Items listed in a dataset
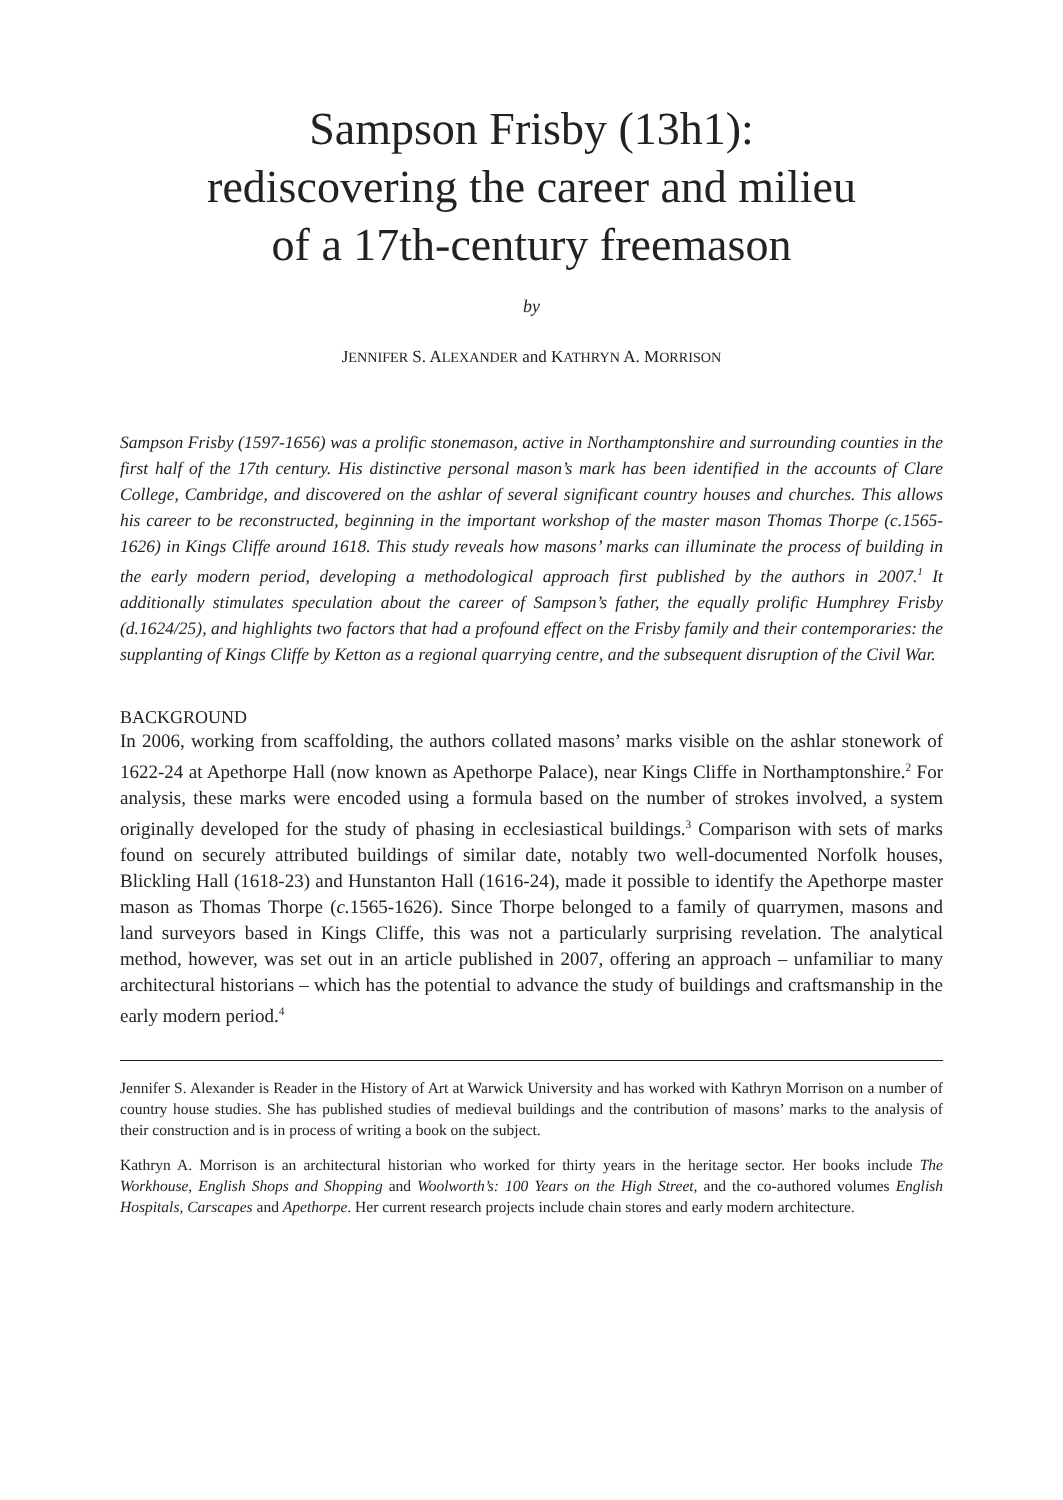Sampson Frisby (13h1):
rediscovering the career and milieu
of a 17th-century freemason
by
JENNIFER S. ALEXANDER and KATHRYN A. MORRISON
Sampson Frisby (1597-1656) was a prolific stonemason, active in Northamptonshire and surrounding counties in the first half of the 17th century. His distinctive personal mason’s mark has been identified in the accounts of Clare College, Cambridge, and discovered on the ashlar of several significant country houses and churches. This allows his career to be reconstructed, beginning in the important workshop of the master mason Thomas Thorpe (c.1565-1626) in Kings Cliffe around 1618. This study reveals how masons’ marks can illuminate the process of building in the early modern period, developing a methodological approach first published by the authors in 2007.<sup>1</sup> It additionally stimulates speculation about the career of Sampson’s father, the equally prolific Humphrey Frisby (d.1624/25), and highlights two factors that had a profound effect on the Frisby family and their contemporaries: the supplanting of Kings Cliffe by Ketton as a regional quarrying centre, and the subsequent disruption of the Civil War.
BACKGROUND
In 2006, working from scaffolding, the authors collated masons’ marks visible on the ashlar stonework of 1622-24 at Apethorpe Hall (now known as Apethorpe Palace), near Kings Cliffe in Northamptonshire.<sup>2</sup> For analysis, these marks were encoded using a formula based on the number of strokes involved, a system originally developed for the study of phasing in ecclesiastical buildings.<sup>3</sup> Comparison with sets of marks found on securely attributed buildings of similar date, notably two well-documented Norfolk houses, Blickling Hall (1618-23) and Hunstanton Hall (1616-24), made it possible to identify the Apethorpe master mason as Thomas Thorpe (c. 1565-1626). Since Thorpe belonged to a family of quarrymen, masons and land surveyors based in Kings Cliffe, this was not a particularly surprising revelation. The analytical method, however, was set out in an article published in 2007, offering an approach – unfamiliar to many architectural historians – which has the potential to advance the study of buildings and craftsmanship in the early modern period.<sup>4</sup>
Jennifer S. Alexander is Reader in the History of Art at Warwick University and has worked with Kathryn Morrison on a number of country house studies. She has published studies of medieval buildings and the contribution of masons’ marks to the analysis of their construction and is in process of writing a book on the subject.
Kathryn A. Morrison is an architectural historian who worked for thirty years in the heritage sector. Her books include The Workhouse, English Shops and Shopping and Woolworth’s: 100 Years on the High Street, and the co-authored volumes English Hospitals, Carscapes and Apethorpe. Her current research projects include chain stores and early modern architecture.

◆ **What you will do**
Scan the preceding records for lines with the word "worked". Say how many there are and nothing else.

◆ **Exercise solution**
2